As Benchmark outlines,

“While most of the world’s lithium, nickel, cobalt, and manganese for batteries is mined outside of China, the majority of all critical minerals for the battery supply chain are further refined and processed in China.

With the exception of mining, China controls at least half of the supply from every step needed to make a lithium ion battery.”

As if “at least half” wasn’t scary enough, let’s take a look at graphite — a key ingredient for the anode side of Lithium-ion batteries:  According to Benchmark Mineral Intelligence, China mines 64% of natural flake graphite, and it has a “monopoly on converting [it] into the spherical graphite needed for anodes.” 

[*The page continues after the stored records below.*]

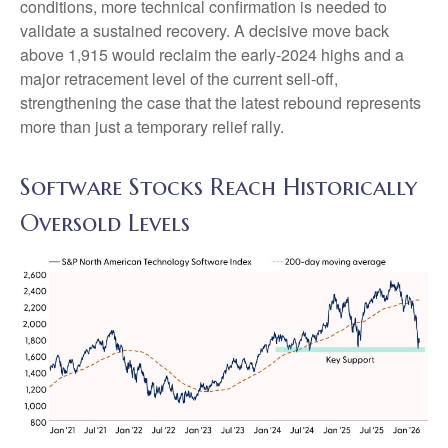
conditions, more technical confirmation is needed to
validate a sustained recovery. A decisive move back
above 1,915 would reclaim the early‑2024 highs and a
major retracement level of the current sell‑off,
strengthening the case that the latest rebound represents
more than just a temporary relief rally.
Software Stocks Reach Historically
Oversold Levels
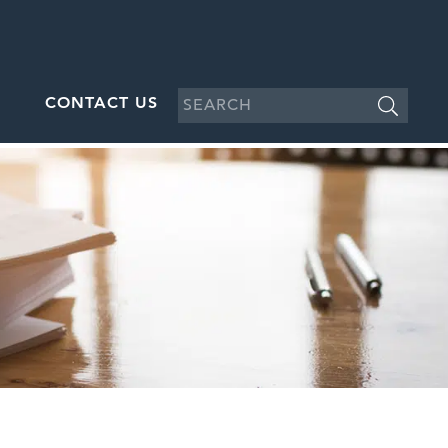
CONTACT US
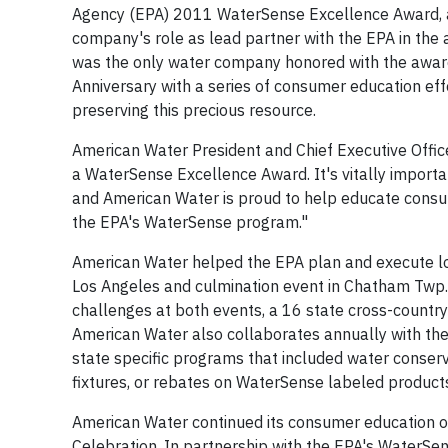
Agency (EPA) 2011 WaterSense Excellence Award, a
company's role as lead partner with the EPA in th
was the only water company honored with the award
Anniversary with a series of consumer education ef
preserving this precious resource.
American Water President and Chief Executive Offi
a WaterSense Excellence Award. It's vitally importa
and American Water is proud to help educate consum
the EPA's WaterSense program."
American Water helped the EPA plan and execute log
Los Angeles and culmination event in Chatham Twp., 
challenges at both events, a 16 state cross-countr
American Water also collaborates annually with the EP
state specific programs that included water conserva
fixtures, or rebates on WaterSense labeled product
American Water continued its consumer education o
Celebration. In partnership with the EPA's WaterSe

It gets worse from there. Says Benchmark Mineral Intelligence:

“In 2022, Benchmark forecasts 70% of all batteries will be made in China. This is supported by strong control of the midstream, with a near monopoly over anode production and over three-quarters of cathode production.”

Right now, according to the U.S. Geological Survey, the U.S. is 100% import-dependent for graphite.  But that’s not for lack of known graphite resources.  As USGS noted in February 2022 in its updated U.S. Mineral Deposit Database, Graphite One’s Graphite Creek deposit near Nome, Alaska is America’s largest graphite deposit.  If U.S. Government efforts to develop an American-based EV and lithium-ion battery supply chain have any hope of succeeding, looking for ways to help projects like Graphite Creek down the path to production will be, in a word…. Critical.

Until then, China’s battery anode dominance could be the West’s Achilles heel in the green energy transition – in defense planners parlance, a potential “single point of failure”:  irrespective of whether we succeed in developing multiple minerals and metals for the battery cathode, if we can’t meet anode material needs – and we cannot without natural graphite — we can’t build a rechargeable battery independent of China.  Scary thought, indeed.

The sourcing provisions in the energy passages of the recently passed Inflation Reduction Act, coupled with the recently announced grants to “supercharge” U.S. EV battery and electric grid supply chains are important steps towards mitigating that potential single point of failure.  However, considering the long timelines for permitting for mining and processing projects, decoupling and building out a battery supply chain independent of China will warrant a concerted effort by stakeholders and policy makers to decouple from China.

Are we scared enough to take on the challenge?